▶ [Intrinsic matrix estimation data]:
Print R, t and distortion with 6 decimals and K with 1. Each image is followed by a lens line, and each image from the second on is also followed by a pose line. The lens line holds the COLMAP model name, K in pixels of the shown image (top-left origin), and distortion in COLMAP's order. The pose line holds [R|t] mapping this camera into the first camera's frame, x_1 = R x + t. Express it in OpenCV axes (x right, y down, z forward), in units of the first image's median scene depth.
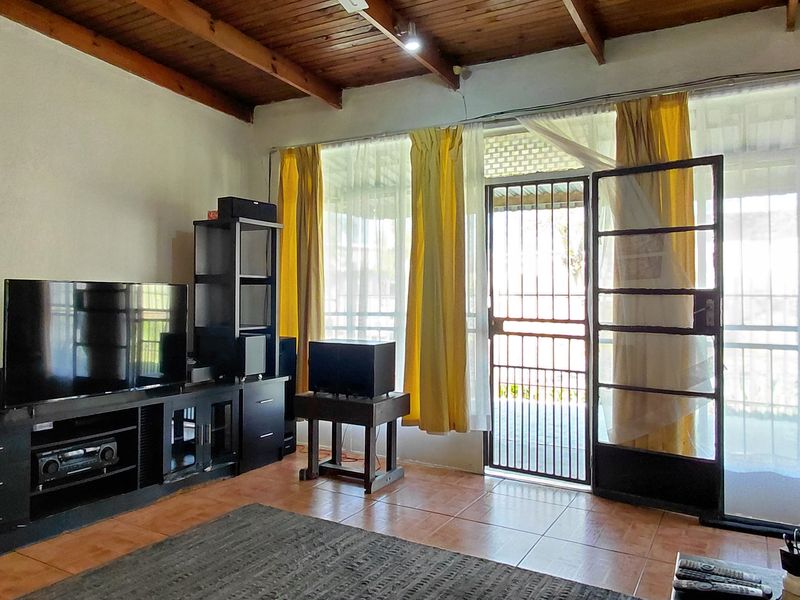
lens RADIAL K [[596.6, 0, 400.0], [0, 596.6, 300.0], [0, 0, 1]] dist [0.005955, 0.002590]
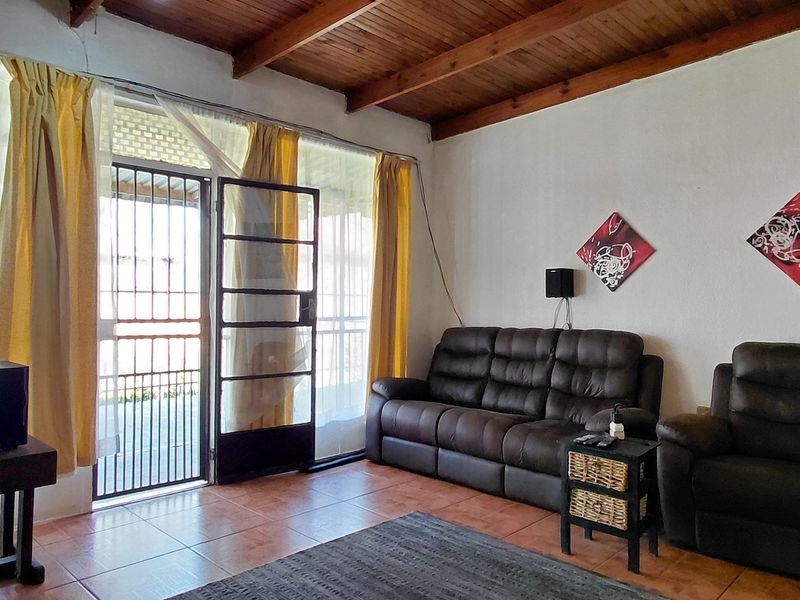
lens RADIAL K [[596.6, 0, 400.0], [0, 596.6, 300.0], [0, 0, 1]] dist [0.005955, 0.002590]
pose [[0.259870, -0.005621, 0.965627, -0.602025], [-0.006626, 0.999949, 0.007604, -0.008128], [-0.965621, -0.008374, 0.259819, 0.421892]]
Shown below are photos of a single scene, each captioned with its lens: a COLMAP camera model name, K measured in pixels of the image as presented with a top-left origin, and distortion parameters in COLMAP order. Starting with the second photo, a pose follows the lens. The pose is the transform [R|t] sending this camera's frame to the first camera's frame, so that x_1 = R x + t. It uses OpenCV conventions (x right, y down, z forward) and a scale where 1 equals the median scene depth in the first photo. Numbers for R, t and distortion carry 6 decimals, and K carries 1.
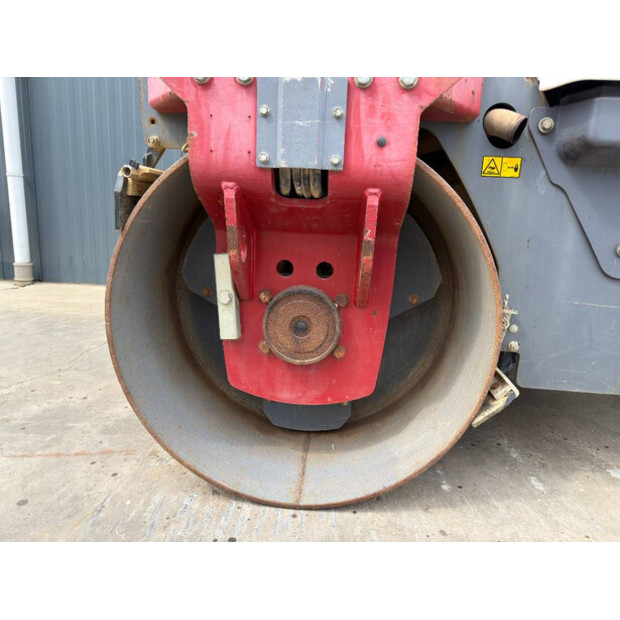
lens RADIAL K [[432.5, 0, 310.0], [0, 432.5, 310.0], [0, 0, 1]] dist [0.081458, -0.121195]
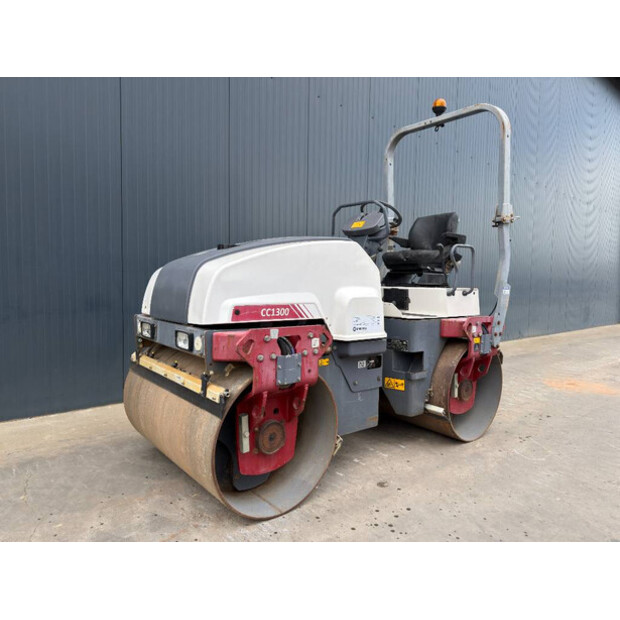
lens RADIAL K [[432.5, 0, 310.0], [0, 432.5, 310.0], [0, 0, 1]] dist [0.081458, -0.121195]
pose [[0.721987, -0.074261, 0.687910, -1.462825], [0.153997, 0.986532, -0.055127, -0.487767], [-0.674552, 0.145737, 0.723699, -0.981487]]
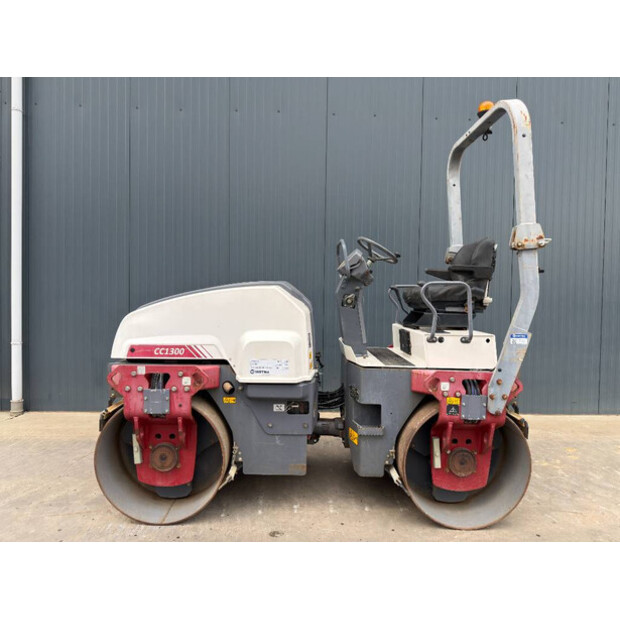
lens RADIAL K [[432.5, 0, 310.0], [0, 432.5, 310.0], [0, 0, 1]] dist [0.081458, -0.121195]
pose [[0.994926, -0.030234, 0.095963, 0.678950], [0.046311, 0.984352, -0.170020, -0.376943], [-0.089321, 0.173601, 0.980757, -2.045214]]
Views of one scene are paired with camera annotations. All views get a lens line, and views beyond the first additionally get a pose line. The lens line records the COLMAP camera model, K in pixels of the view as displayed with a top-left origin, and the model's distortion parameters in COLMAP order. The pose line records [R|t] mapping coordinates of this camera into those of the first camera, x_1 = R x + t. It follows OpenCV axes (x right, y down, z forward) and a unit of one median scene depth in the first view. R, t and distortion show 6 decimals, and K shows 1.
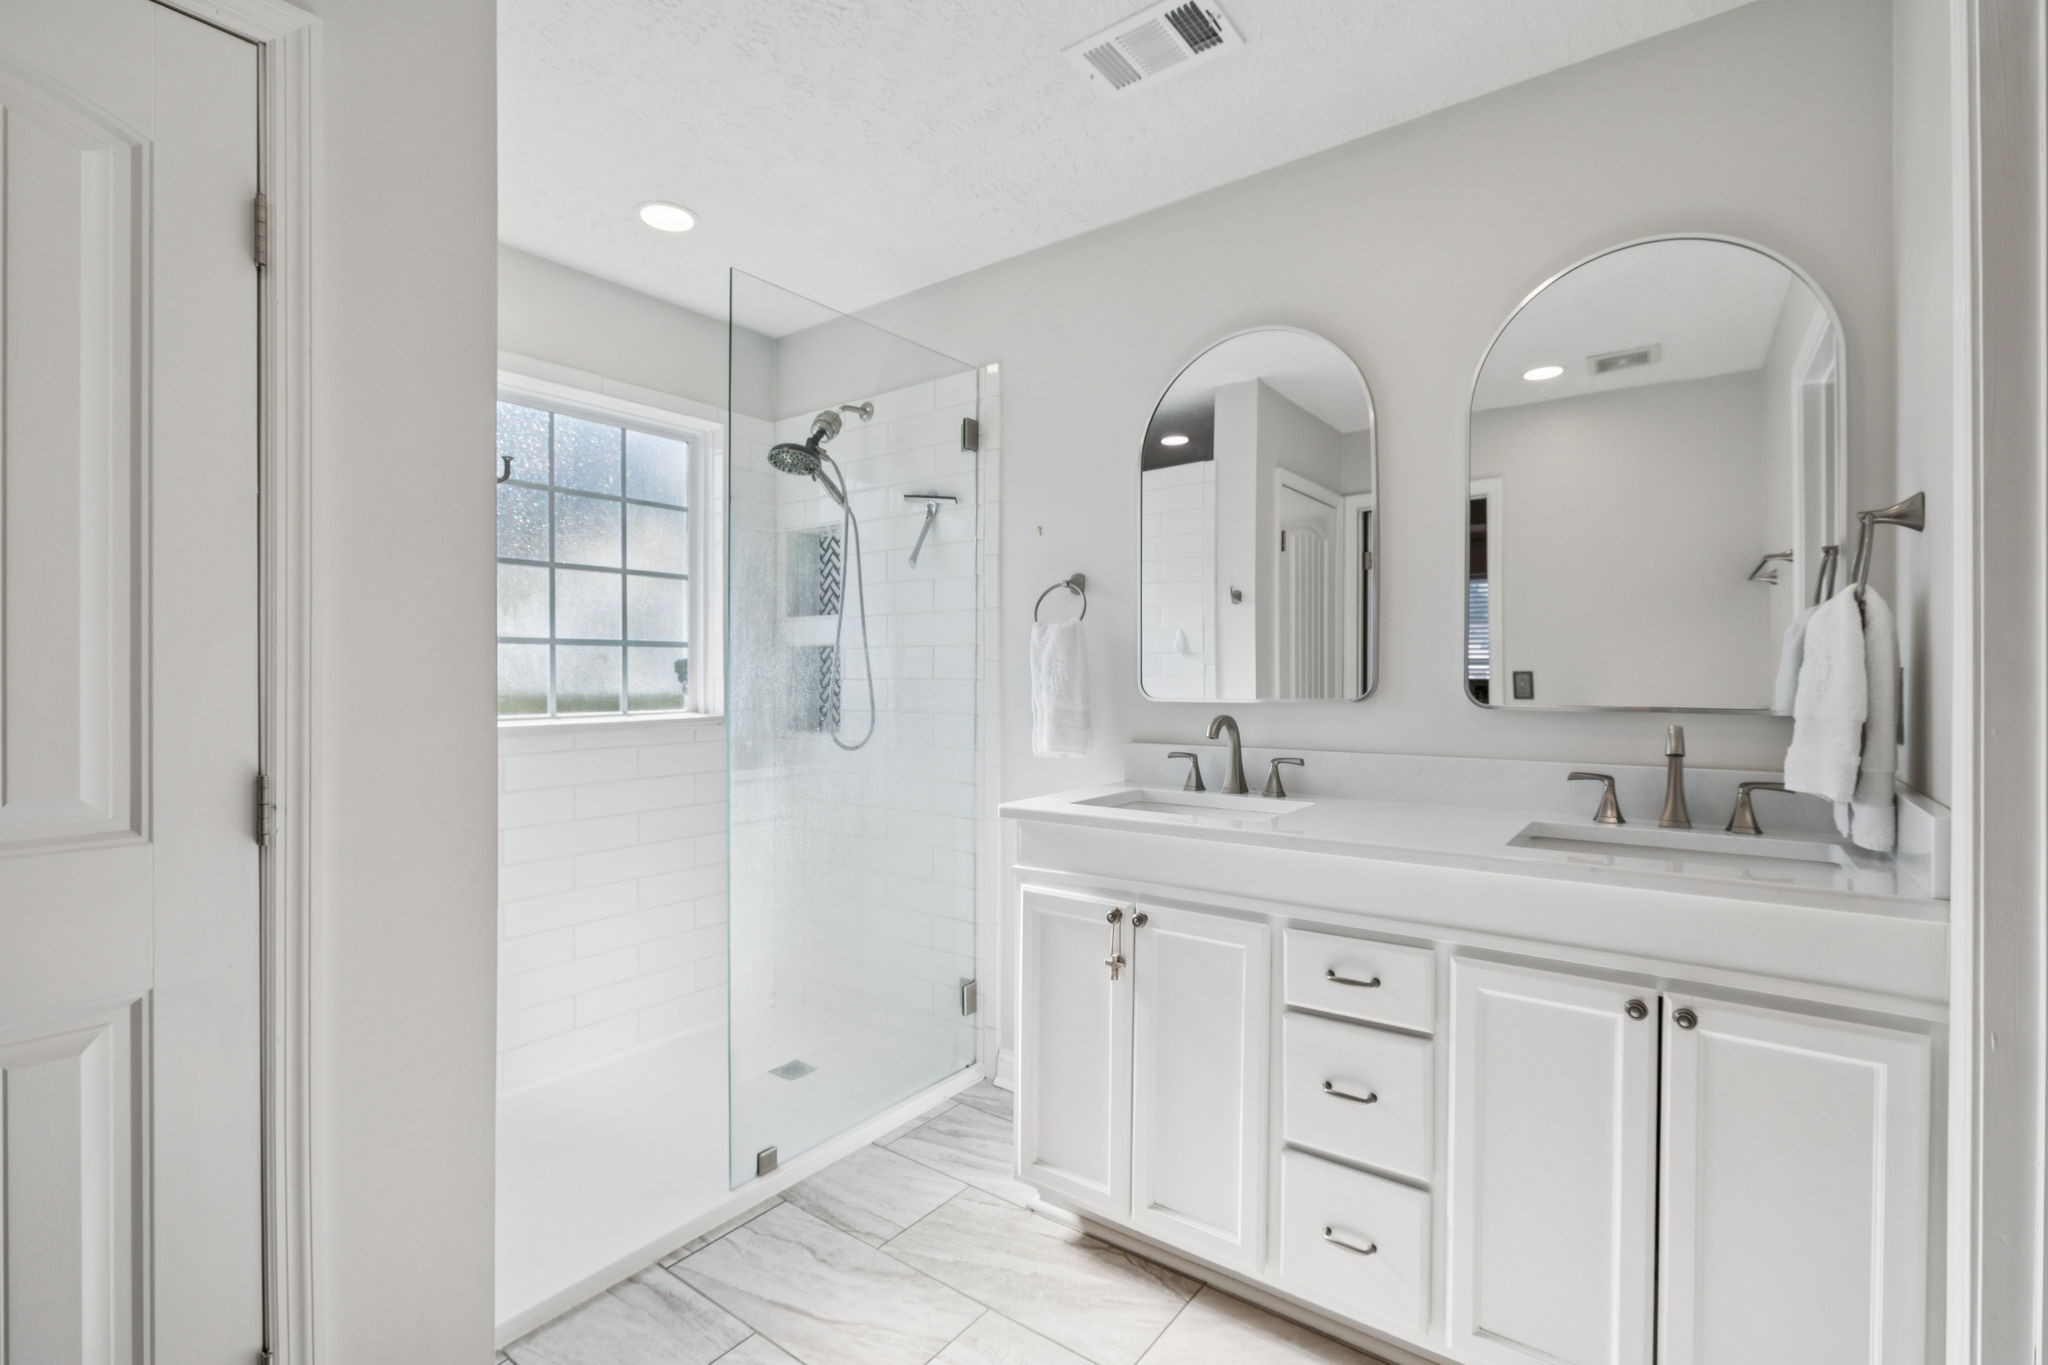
lens RADIAL K [[924.6, 0, 1027.0], [0, 924.6, 684.3], [0, 0, 1]] dist [-0.003245, 0.000282]
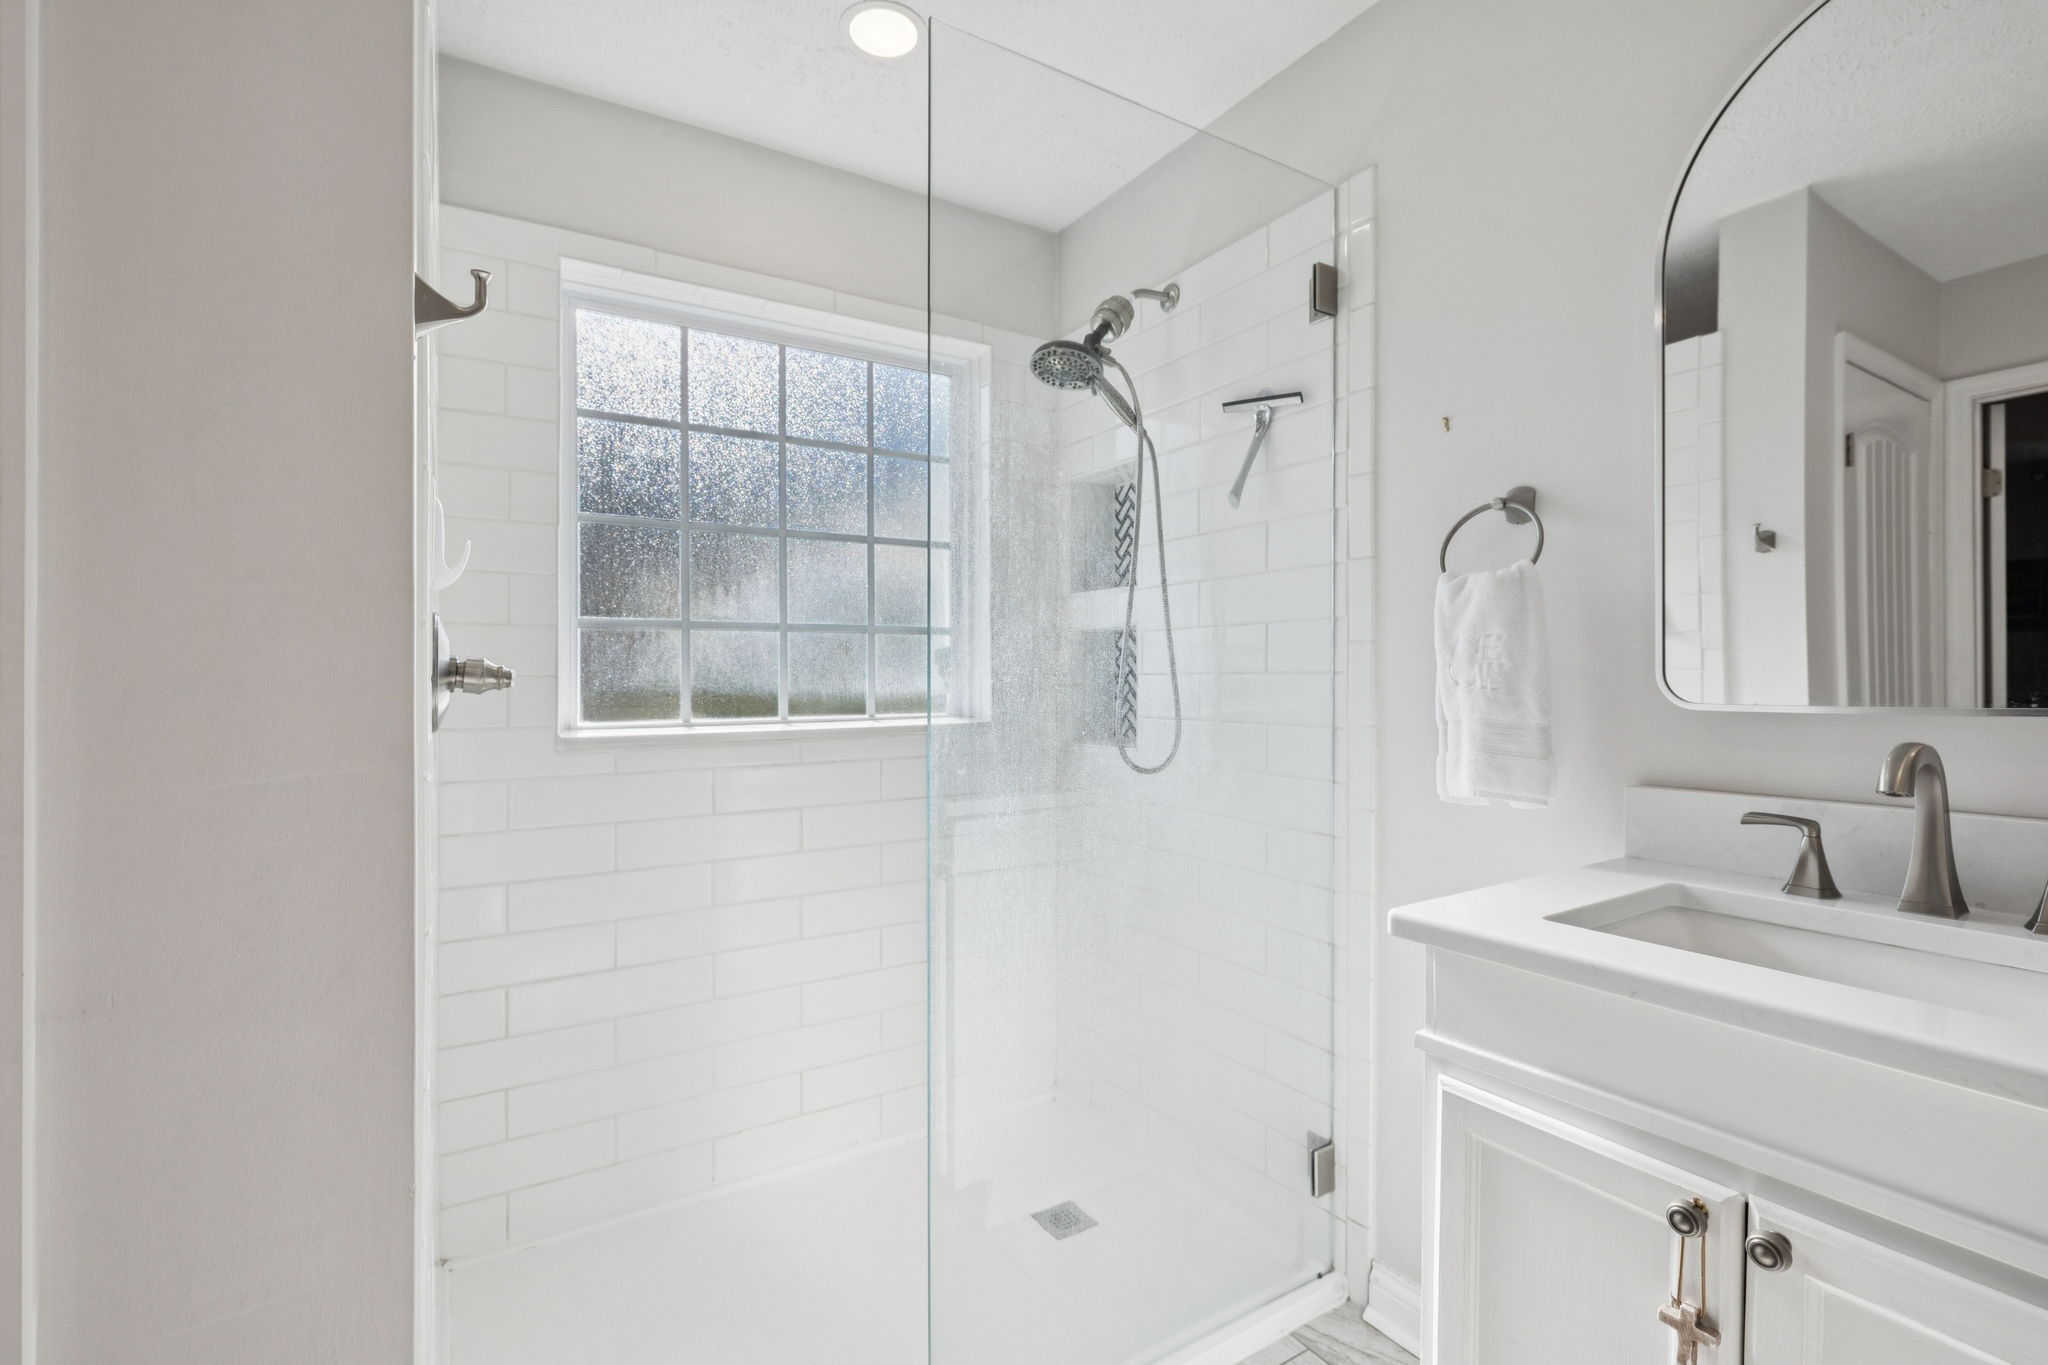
lens RADIAL K [[924.6, 0, 1027.0], [0, 924.6, 684.3], [0, 0, 1]] dist [-0.003245, 0.000282]
pose [[0.934214, 0.000152, -0.356712, -0.025252], [-0.000240, 1.000000, -0.000201, 0.003321], [0.356712, 0.000273, 0.934214, 0.322829]]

▶ [Problem details]: Convert the data above into a two-column CSV with the columns "instruction" and "annotation". Give one row for each passage of instructions, with the passage under "instruction" and every lens and pose line that follows it under "annotation". Put each field in double quotes, replace any line breaks with spaces, and leave out the pictures.

▶ [Answer to this exercise]:
instruction,annotation
"Print R, t and distortion with 6 decimals and K with 1. Each image is followed by a lens line, and each image from the second on is also followed by a pose line. The lens line holds the COLMAP model name, K in pixels of the shown image (top-left origin), and distortion in COLMAP's order. The pose line holds [R|t] mapping this camera into the first camera's frame, x_1 = R x + t. Express it in OpenCV axes (x right, y down, z forward), in units of the first image's median scene depth.","lens RADIAL K [[596.6, 0, 400.0], [0, 596.6, 300.0], [0, 0, 1]] dist [0.005955, 0.002590] lens RADIAL K [[596.6, 0, 400.0], [0, 596.6, 300.0], [0, 0, 1]] dist [0.005955, 0.002590] pose [[0.259870, -0.005621, 0.965627, -0.602025], [-0.006626, 0.999949, 0.007604, -0.008128], [-0.965621, -0.008374, 0.259819, 0.421892]]"
"Shown below are photos of a single scene, each captioned with its lens: a COLMAP camera model name, K measured in pixels of the image as presented with a top-left origin, and distortion parameters in COLMAP order. Starting with the second photo, a pose follows the lens. The pose is the transform [R|t] sending this camera's frame to the first camera's frame, so that x_1 = R x + t. It uses OpenCV conventions (x right, y down, z forward) and a scale where 1 equals the median scene depth in the first photo. Numbers for R, t and distortion carry 6 decimals, and K carries 1.","lens RADIAL K [[432.5, 0, 310.0], [0, 432.5, 310.0], [0, 0, 1]] dist [0.081458, -0.121195] lens RADIAL K [[432.5, 0, 310.0], [0, 432.5, 310.0], [0, 0, 1]] dist [0.081458, -0.121195] pose [[0.721987, -0.074261, 0.687910, -1.462825], [0.153997, 0.986532, -0.055127, -0.487767], [-0.674552, 0.145737, 0.723699, -0.981487]] lens RADIAL K [[432.5, 0, 310.0], [0, 432.5, 310.0], [0, 0, 1]] dist [0.081458, -0.121195] pose [[0.994926, -0.030234, 0.095963, 0.678950], [0.046311, 0.984352, -0.170020, -0.376943], [-0.089321, 0.173601, 0.980757, -2.045214]]"
"Views of one scene are paired with camera annotations. All views get a lens line, and views beyond the first additionally get a pose line. The lens line records the COLMAP camera model, K in pixels of the view as displayed with a top-left origin, and the model's distortion parameters in COLMAP order. The pose line records [R|t] mapping coordinates of this camera into those of the first camera, x_1 = R x + t. It follows OpenCV axes (x right, y down, z forward) and a unit of one median scene depth in the first view. R, t and distortion show 6 decimals, and K shows 1.","lens RADIAL K [[924.6, 0, 1027.0], [0, 924.6, 684.3], [0, 0, 1]] dist [-0.003245, 0.000282] lens RADIAL K [[924.6, 0, 1027.0], [0, 924.6, 684.3], [0, 0, 1]] dist [-0.003245, 0.000282] pose [[0.934214, 0.000152, -0.356712, -0.025252], [-0.000240, 1.000000, -0.000201, 0.003321], [0.356712, 0.000273, 0.934214, 0.322829]]"